「歌舞伎」の❝歌❞は音楽、❝舞❞は舞踊、❝伎❞は演技を意味し、独特な様式を持つ日本の代表的な古典演劇です。「かぶく(傾く)」という言葉は「風変わりな格好をして人目に立つ、とっぴな行動をする」という意味で、信長や秀吉の時代、「かぶく」者を「かぶき者」と呼んで大流行しました。家康が江戸幕府を開いた頃、京都では出雲の阿国という旅芸人が「かぶき踊りを始め、女歌舞伎、若衆歌舞伎を経て野郎歌舞伎になる頃に❝舞❞が注入され、さらに女方の発生により元禄期に劇的な❝振❞を加えた所作事(歌舞伎舞踊)が確立します。その後、専属の作者が現れて数々の優れた台本を書き上げ、多くの名作が生まれました。「歌舞伎舞踊」は、歌舞伎の中で演じられる舞踊及び舞踊劇のことで、日本舞踊を代表する舞踊として同義語にも用いられています。
本公演「歌舞伎舞踊『伊達娘恋緋鹿子』火の見櫓の段」
「歌舞伎を楽しく観る」
お話し 向平美希
実演!歌舞伎化粧「くまどり」
化粧講師 小桜佳之輔
休憩
「お七」舞台大道具のお話
お話し 森本加奈子
上演「伊達娘恋緋鹿子」火の見櫓の段 ※音源:テープ
出演 お 七 さつき緑万寿
お杉 阿万由希子
<出演者プロフィール>
さつき緑万寿 歌舞伎舞踊さつき流
幼少期より日本舞踊、常磐津、長唄、囃子と古典芸能に親しむ。
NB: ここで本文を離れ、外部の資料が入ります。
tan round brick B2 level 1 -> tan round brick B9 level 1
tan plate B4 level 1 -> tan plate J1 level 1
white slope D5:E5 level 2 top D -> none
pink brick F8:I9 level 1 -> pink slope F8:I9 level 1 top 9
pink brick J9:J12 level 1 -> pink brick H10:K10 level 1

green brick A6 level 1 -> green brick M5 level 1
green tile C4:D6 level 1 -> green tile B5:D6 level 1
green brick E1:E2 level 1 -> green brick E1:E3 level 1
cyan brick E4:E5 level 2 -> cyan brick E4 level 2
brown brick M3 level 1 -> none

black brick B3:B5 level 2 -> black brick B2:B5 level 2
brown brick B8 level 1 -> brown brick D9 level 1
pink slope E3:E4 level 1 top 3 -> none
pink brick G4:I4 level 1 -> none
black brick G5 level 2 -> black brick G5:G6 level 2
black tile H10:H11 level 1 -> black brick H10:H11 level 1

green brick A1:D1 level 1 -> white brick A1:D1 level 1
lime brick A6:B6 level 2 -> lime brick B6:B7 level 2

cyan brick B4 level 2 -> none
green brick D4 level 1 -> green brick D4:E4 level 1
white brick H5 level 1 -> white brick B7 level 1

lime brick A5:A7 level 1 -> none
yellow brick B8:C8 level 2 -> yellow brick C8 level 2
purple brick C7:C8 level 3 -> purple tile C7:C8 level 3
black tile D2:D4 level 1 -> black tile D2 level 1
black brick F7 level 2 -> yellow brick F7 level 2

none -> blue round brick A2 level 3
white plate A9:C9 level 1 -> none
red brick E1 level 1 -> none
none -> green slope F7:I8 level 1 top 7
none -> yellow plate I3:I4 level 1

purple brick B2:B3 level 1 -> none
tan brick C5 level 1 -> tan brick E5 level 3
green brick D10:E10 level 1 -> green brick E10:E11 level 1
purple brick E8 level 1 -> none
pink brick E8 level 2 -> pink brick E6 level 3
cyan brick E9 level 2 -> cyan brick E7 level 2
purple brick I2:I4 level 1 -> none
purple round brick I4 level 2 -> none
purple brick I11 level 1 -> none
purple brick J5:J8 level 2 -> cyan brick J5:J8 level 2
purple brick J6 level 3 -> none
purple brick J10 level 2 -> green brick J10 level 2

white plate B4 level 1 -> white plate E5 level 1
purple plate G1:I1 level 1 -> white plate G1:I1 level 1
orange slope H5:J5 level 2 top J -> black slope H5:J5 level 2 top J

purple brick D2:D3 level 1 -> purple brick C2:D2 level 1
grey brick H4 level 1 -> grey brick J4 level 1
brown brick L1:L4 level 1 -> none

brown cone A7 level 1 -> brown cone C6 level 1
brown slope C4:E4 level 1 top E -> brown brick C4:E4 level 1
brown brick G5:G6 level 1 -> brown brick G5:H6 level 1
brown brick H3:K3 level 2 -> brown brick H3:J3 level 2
9歳より松尾塾子供歌舞伎へ入塾、毎夏、大阪・東京と公演に出演。卒塾後、講師であった元市川少女歌舞伎 市川梅香に師事。平成16年、市川梅香が家元である歌舞伎舞踊さつき流 さつき緑万寿の名を許される。現在、一般社団法人 関西伝統芸能女流振興会 代表理事を務め関西を中心に活動中。
小桜佳之輔 舞踊家(元歌舞伎俳優)
3 歳の時、小桜文隆として初舞台。平成 11 年、松竹上方歌舞伎塾二期生として入塾し舞台に立つ。平成13年に卒塾、同年、大阪松竹座歌舞伎公演にて歌舞伎俳優として初舞台を踏む。同年、京都南座にて中村鴈治郎(現・坂田藤十郎)に入門し、中村鴈祥と名のる。平成 25 年、歌舞伎俳優として最後の舞台(大阪松竹座公演)に立ち、現在、日本舞踊小桜流 小桜佳之輔として、日本舞踊の指導や舞台活動だけでなく、歌舞伎の世界での経験を活かして全国各地の子供歌舞伎教室の指導やワークショップ等、さまざまな活動に携わり、活動中。大阪府東住吉高校 芸能文化科 非常勤講師、岐阜県垂井町曳山まつり 東町 子供歌舞伎演出・振付他を担当。
森本加奈子 大道具方
兵庫県立宝塚北高等学校演劇科時代、舞台の表方を学び、卒業後は兵庫県立ピッコロ技術学校にて裏方を学ぶ。その後、古典芸能の舞台に興味を持ち、関西舞台株式会社に入社。現在、関西舞台(株)に所属し、国立文楽劇場を中心に全国各地にて文楽、日本舞踊その他の古典芸能の大道具製作に携わり、活躍中。